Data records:
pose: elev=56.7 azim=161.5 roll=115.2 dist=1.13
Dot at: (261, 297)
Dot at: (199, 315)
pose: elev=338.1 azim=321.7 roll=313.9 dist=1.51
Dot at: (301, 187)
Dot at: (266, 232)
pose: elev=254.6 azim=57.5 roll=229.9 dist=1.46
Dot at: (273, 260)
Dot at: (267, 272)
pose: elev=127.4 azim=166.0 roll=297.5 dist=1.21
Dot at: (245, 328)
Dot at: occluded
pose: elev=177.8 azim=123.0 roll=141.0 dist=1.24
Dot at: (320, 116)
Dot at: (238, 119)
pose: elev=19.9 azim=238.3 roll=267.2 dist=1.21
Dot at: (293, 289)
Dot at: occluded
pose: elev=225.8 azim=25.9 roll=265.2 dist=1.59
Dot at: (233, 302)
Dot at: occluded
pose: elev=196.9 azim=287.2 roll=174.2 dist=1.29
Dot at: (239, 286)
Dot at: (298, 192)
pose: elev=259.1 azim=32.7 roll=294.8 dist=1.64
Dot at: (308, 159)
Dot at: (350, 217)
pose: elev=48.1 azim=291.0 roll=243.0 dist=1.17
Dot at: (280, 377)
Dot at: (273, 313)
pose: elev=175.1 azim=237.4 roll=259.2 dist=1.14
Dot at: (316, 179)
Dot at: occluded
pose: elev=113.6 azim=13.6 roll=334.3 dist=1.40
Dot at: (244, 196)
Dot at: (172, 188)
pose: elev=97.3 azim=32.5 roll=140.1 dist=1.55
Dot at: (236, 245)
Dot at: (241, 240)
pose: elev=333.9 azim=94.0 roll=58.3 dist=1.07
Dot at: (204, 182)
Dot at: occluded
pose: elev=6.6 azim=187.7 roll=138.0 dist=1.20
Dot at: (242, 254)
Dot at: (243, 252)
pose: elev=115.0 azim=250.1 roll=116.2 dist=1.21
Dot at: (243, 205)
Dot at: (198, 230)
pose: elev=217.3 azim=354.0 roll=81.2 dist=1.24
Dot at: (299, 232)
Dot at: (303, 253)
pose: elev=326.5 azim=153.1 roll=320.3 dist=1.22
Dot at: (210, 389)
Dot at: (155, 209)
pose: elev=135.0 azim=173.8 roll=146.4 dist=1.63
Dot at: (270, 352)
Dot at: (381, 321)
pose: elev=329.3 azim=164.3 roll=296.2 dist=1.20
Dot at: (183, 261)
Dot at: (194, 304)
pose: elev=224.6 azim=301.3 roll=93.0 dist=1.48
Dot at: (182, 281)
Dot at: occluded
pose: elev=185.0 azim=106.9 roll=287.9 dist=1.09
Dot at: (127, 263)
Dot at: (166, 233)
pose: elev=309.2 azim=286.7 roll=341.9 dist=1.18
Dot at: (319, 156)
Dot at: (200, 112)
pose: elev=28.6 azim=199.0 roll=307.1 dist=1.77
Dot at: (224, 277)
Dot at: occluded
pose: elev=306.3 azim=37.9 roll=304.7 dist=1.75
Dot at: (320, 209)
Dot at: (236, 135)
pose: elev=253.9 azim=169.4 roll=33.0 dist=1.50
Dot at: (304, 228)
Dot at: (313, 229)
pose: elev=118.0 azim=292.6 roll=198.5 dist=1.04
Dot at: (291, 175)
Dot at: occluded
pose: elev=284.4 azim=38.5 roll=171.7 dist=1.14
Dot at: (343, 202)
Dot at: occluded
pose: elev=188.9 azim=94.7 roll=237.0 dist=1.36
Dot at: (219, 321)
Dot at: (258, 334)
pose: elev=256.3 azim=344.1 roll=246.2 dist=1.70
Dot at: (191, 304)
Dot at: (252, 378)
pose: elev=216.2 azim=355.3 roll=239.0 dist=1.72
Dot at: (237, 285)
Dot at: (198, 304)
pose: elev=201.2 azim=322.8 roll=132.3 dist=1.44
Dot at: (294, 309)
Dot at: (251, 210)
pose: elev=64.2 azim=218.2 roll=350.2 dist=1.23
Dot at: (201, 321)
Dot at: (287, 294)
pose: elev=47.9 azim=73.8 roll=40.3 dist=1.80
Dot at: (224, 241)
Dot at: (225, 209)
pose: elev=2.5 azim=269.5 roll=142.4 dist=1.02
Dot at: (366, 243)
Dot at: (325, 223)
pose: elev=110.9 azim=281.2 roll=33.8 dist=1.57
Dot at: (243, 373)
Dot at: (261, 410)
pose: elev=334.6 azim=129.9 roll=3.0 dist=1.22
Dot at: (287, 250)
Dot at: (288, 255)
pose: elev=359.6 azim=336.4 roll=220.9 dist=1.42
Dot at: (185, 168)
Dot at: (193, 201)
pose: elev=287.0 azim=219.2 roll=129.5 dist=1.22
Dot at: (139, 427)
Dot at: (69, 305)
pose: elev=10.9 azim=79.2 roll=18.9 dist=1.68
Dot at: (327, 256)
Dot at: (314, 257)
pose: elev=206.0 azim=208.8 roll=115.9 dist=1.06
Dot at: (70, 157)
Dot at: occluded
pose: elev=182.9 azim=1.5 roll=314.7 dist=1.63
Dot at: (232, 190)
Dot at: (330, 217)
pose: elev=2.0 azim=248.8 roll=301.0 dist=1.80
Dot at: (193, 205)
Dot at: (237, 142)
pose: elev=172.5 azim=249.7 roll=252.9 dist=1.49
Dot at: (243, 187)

▶ [Task directions]:
Recast the records as a JSON list of strings, one string for each line and no blank lines.

▶ [Completed task]:
[
  "pose: elev=56.7 azim=161.5 roll=115.2 dist=1.13",
  "Dot at: (261, 297)",
  "Dot at: (199, 315)",
  "pose: elev=338.1 azim=321.7 roll=313.9 dist=1.51",
  "Dot at: (301, 187)",
  "Dot at: (266, 232)",
  "pose: elev=254.6 azim=57.5 roll=229.9 dist=1.46",
  "Dot at: (273, 260)",
  "Dot at: (267, 272)",
  "pose: elev=127.4 azim=166.0 roll=297.5 dist=1.21",
  "Dot at: (245, 328)",
  "Dot at: occluded",
  "pose: elev=177.8 azim=123.0 roll=141.0 dist=1.24",
  "Dot at: (320, 116)",
  "Dot at: (238, 119)",
  "pose: elev=19.9 azim=238.3 roll=267.2 dist=1.21",
  "Dot at: (293, 289)",
  "Dot at: occluded",
  "pose: elev=225.8 azim=25.9 roll=265.2 dist=1.59",
  "Dot at: (233, 302)",
  "Dot at: occluded",
  "pose: elev=196.9 azim=287.2 roll=174.2 dist=1.29",
  "Dot at: (239, 286)",
  "Dot at: (298, 192)",
  "pose: elev=259.1 azim=32.7 roll=294.8 dist=1.64",
  "Dot at: (308, 159)",
  "Dot at: (350, 217)",
  "pose: elev=48.1 azim=291.0 roll=243.0 dist=1.17",
  "Dot at: (280, 377)",
  "Dot at: (273, 313)",
  "pose: elev=175.1 azim=237.4 roll=259.2 dist=1.14",
  "Dot at: (316, 179)",
  "Dot at: occluded",
  "pose: elev=113.6 azim=13.6 roll=334.3 dist=1.40",
  "Dot at: (244, 196)",
  "Dot at: (172, 188)",
  "pose: elev=97.3 azim=32.5 roll=140.1 dist=1.55",
  "Dot at: (236, 245)",
  "Dot at: (241, 240)",
  "pose: elev=333.9 azim=94.0 roll=58.3 dist=1.07",
  "Dot at: (204, 182)",
  "Dot at: occluded",
  "pose: elev=6.6 azim=187.7 roll=138.0 dist=1.20",
  "Dot at: (242, 254)",
  "Dot at: (243, 252)",
  "pose: elev=115.0 azim=250.1 roll=116.2 dist=1.21",
  "Dot at: (243, 205)",
  "Dot at: (198, 230)",
  "pose: elev=217.3 azim=354.0 roll=81.2 dist=1.24",
  "Dot at: (299, 232)",
  "Dot at: (303, 253)",
  "pose: elev=326.5 azim=153.1 roll=320.3 dist=1.22",
  "Dot at: (210, 389)",
  "Dot at: (155, 209)",
  "pose: elev=135.0 azim=173.8 roll=146.4 dist=1.63",
  "Dot at: (270, 352)",
  "Dot at: (381, 321)",
  "pose: elev=329.3 azim=164.3 roll=296.2 dist=1.20",
  "Dot at: (183, 261)",
  "Dot at: (194, 304)",
  "pose: elev=224.6 azim=301.3 roll=93.0 dist=1.48",
  "Dot at: (182, 281)",
  "Dot at: occluded",
  "pose: elev=185.0 azim=106.9 roll=287.9 dist=1.09",
  "Dot at: (127, 263)",
  "Dot at: (166, 233)",
  "pose: elev=309.2 azim=286.7 roll=341.9 dist=1.18",
  "Dot at: (319, 156)",
  "Dot at: (200, 112)",
  "pose: elev=28.6 azim=199.0 roll=307.1 dist=1.77",
  "Dot at: (224, 277)",
  "Dot at: occluded",
  "pose: elev=306.3 azim=37.9 roll=304.7 dist=1.75",
  "Dot at: (320, 209)",
  "Dot at: (236, 135)",
  "pose: elev=253.9 azim=169.4 roll=33.0 dist=1.50",
  "Dot at: (304, 228)",
  "Dot at: (313, 229)",
  "pose: elev=118.0 azim=292.6 roll=198.5 dist=1.04",
  "Dot at: (291, 175)",
  "Dot at: occluded",
  "pose: elev=284.4 azim=38.5 roll=171.7 dist=1.14",
  "Dot at: (343, 202)",
  "Dot at: occluded",
  "pose: elev=188.9 azim=94.7 roll=237.0 dist=1.36",
  "Dot at: (219, 321)",
  "Dot at: (258, 334)",
  "pose: elev=256.3 azim=344.1 roll=246.2 dist=1.70",
  "Dot at: (191, 304)",
  "Dot at: (252, 378)",
  "pose: elev=216.2 azim=355.3 roll=239.0 dist=1.72",
  "Dot at: (237, 285)",
  "Dot at: (198, 304)",
  "pose: elev=201.2 azim=322.8 roll=132.3 dist=1.44",
  "Dot at: (294, 309)",
  "Dot at: (251, 210)",
  "pose: elev=64.2 azim=218.2 roll=350.2 dist=1.23",
  "Dot at: (201, 321)",
  "Dot at: (287, 294)",
  "pose: elev=47.9 azim=73.8 roll=40.3 dist=1.80",
  "Dot at: (224, 241)",
  "Dot at: (225, 209)",
  "pose: elev=2.5 azim=269.5 roll=142.4 dist=1.02",
  "Dot at: (366, 243)",
  "Dot at: (325, 223)",
  "pose: elev=110.9 azim=281.2 roll=33.8 dist=1.57",
  "Dot at: (243, 373)",
  "Dot at: (261, 410)",
  "pose: elev=334.6 azim=129.9 roll=3.0 dist=1.22",
  "Dot at: (287, 250)",
  "Dot at: (288, 255)",
  "pose: elev=359.6 azim=336.4 roll=220.9 dist=1.42",
  "Dot at: (185, 168)",
  "Dot at: (193, 201)",
  "pose: elev=287.0 azim=219.2 roll=129.5 dist=1.22",
  "Dot at: (139, 427)",
  "Dot at: (69, 305)",
  "pose: elev=10.9 azim=79.2 roll=18.9 dist=1.68",
  "Dot at: (327, 256)",
  "Dot at: (314, 257)",
  "pose: elev=206.0 azim=208.8 roll=115.9 dist=1.06",
  "Dot at: (70, 157)",
  "Dot at: occluded",
  "pose: elev=182.9 azim=1.5 roll=314.7 dist=1.63",
  "Dot at: (232, 190)",
  "Dot at: (330, 217)",
  "pose: elev=2.0 azim=248.8 roll=301.0 dist=1.80",
  "Dot at: (193, 205)",
  "Dot at: (237, 142)",
  "pose: elev=172.5 azim=249.7 roll=252.9 dist=1.49",
  "Dot at: (243, 187)"
]